Acemoglu的框架区分了真正提高生产力的自动化和他所说的”凑合型技术”(so-so technologies)——取代工人但没有创造多少价值的自动化。自助结账机、自动电话应答系统、特斯拉过度自动化的装配工厂(马斯克本人承认是个错误)。这些技术被采用不是因为它们更好,而是因为税法让它们更便宜。
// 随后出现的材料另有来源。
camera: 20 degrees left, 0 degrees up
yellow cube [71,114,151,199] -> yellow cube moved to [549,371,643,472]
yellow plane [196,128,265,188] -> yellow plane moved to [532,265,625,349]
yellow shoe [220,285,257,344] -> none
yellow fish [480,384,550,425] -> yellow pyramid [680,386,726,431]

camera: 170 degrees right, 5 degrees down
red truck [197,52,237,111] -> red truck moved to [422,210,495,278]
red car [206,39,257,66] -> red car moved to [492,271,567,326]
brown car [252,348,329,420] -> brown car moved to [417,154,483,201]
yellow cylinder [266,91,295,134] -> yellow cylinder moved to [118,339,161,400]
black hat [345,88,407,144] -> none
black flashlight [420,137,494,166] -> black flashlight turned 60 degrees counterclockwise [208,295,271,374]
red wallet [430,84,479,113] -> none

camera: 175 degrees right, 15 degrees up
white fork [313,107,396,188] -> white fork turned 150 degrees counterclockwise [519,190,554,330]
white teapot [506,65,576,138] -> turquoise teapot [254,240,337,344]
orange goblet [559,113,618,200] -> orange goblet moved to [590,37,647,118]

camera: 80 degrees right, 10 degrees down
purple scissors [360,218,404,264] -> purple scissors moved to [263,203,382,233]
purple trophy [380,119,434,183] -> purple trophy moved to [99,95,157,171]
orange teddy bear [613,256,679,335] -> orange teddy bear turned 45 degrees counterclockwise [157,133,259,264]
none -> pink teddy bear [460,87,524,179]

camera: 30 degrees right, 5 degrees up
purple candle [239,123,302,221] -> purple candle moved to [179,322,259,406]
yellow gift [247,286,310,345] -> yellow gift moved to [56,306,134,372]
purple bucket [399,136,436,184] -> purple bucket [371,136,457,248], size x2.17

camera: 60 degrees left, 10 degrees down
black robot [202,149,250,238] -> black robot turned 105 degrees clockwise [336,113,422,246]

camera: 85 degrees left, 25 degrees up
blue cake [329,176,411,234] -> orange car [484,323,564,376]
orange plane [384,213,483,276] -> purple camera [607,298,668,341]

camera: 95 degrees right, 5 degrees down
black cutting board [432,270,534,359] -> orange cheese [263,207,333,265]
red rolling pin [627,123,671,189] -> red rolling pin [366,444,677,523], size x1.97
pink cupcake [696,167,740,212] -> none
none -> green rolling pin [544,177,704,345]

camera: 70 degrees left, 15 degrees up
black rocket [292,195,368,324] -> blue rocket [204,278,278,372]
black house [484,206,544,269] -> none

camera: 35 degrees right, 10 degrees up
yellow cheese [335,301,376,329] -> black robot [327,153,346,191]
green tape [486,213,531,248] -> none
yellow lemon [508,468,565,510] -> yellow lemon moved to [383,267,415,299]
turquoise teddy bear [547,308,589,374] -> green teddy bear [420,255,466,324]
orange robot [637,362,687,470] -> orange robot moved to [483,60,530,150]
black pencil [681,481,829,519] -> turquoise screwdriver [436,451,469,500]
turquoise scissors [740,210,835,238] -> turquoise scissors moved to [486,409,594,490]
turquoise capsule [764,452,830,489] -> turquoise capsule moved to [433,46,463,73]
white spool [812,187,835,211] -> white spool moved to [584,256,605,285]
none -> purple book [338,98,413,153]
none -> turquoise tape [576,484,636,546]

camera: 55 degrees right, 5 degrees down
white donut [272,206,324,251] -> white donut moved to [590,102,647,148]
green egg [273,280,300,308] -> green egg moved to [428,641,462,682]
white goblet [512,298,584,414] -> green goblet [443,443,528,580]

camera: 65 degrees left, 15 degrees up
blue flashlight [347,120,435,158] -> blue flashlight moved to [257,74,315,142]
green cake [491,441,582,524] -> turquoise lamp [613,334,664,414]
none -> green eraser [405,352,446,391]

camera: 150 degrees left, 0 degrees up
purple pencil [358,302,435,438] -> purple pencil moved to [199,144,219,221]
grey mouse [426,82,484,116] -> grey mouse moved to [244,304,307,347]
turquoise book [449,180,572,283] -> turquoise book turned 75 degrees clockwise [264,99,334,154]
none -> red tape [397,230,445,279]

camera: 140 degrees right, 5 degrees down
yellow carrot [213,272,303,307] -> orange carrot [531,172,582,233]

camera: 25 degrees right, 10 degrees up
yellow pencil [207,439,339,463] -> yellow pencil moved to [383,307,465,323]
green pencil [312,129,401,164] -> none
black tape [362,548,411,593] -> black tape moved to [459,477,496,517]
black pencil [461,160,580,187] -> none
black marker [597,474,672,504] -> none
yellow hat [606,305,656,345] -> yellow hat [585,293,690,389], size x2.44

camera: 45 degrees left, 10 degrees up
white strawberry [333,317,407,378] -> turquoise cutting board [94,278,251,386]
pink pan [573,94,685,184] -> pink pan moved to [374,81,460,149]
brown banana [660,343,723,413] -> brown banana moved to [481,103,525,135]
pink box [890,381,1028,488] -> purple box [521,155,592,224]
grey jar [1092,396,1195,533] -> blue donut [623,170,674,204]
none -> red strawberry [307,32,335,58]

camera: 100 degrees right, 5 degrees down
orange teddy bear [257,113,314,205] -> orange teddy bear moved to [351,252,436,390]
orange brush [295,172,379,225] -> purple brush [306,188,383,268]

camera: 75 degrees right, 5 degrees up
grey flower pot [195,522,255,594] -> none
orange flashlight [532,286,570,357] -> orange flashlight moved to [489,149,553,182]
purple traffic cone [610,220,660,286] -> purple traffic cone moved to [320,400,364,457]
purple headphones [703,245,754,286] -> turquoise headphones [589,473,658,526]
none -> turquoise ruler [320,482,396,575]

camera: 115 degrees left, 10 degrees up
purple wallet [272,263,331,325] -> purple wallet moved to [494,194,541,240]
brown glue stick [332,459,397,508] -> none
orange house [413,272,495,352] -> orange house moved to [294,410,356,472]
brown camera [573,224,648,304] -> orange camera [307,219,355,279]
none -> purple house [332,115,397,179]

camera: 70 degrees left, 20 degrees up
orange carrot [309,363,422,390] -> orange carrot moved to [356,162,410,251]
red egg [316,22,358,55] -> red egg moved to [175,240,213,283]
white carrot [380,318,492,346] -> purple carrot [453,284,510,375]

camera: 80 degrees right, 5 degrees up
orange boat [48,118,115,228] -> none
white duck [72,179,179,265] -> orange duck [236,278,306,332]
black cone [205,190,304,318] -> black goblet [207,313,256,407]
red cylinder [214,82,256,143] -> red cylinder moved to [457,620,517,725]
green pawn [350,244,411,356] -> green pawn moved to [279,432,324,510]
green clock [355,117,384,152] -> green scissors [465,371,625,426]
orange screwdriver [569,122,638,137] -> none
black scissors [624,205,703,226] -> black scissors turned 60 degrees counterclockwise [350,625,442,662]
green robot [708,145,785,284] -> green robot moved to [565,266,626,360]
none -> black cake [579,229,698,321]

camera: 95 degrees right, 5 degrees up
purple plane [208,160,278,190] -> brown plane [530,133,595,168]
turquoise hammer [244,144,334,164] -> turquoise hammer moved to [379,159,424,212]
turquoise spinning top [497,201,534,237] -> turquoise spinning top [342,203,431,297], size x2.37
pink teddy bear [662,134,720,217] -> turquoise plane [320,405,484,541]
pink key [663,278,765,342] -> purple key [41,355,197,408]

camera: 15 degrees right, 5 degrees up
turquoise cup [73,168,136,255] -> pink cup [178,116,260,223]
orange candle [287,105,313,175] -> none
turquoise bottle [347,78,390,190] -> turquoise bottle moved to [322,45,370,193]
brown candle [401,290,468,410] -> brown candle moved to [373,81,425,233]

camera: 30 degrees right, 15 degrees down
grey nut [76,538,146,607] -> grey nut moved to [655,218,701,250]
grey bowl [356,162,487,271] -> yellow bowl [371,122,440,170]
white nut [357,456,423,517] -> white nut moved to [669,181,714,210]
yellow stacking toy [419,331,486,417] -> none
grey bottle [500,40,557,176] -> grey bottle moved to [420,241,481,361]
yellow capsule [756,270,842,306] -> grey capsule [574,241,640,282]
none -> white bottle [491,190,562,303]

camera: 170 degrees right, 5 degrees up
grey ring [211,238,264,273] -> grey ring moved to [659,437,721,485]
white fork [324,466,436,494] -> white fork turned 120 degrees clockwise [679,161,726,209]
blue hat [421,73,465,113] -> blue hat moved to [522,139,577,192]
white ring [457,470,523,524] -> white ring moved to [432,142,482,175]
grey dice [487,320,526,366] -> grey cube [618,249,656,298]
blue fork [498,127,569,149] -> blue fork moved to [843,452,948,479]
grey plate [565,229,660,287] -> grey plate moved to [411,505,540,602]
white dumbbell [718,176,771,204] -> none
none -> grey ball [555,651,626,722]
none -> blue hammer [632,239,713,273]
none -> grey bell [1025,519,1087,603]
根据Acemoglu的估算,转向最优税制——不再人为偏向资本——将使就业增加4.02%,劳动收入份额提高0.78个百分点。更温和的改革(降低劳动税加自动化税的组合)可使就业增加1.14-1.96%。
这一重构至关重要。问题不是”我们是否应该发明一种新的机器税?“,而是”我们是否应该停止超出社会最优水平的自动化补贴?”
Abbott和Bogenschneider在哈佛法律与政策评论中正式阐述了这一论点:政府收入的绝大部分来自劳动收入。当机器取代一个人时,政府就失去了工资税收入。用他们的话说,机器人”不是好的纳税人”。
三个回避定义问题的执行方案已经出现。牛津研究人员提出了token税——在计算端征收的基于使用量的AI模型推理附加费。Gasteiger等人提出了电力税作为替代,因为自动化系统可测量地比传统资本消耗更多能源。Korinek和Lockwood的NBER论文(2026)则从第一性原理出发为AI时代建立了完整的公共财政框架,将自主AGI系统的征税视为”一个最优收获问题”。
还有第四种方案,原生于AI agent经济正在建设的区块链基础设施:在协议层面嵌入税收。如果每笔agent交易都通过一个自动将一定比例路由到治理基金的智能合约,那么在该系统内税收就是不可逃避的——不需要税务局的介入。Circle已经有修改USDC转账行为的先例:一个用于制裁合规的地址冻结功能。添加转账费用在技术上是微不足道的。障碍是协调,不是工程。
IMF在其2024年员工讨论说明中的立场是,直接的AI特定税”不可取”,因为它会阻碍采用并导致实施国落后于对手。他们建议加强资本所得税和社会安全网。这是主流观点,并非显然错误。但它假设的是一个基于民族国家征税和人类经济参与者的世界。AI agent经济跨越国境运作,以机器速度运行,在使司法管辖区执法基本无关紧要的区块链上运行。IMF的建议是为一个已经在消失的世界写的。
金融市场已经解决了的问题
AI agent经济有一个大多数政策讨论忽视的近似先例:大约从2005年开始改变金融市场的高频交易革命。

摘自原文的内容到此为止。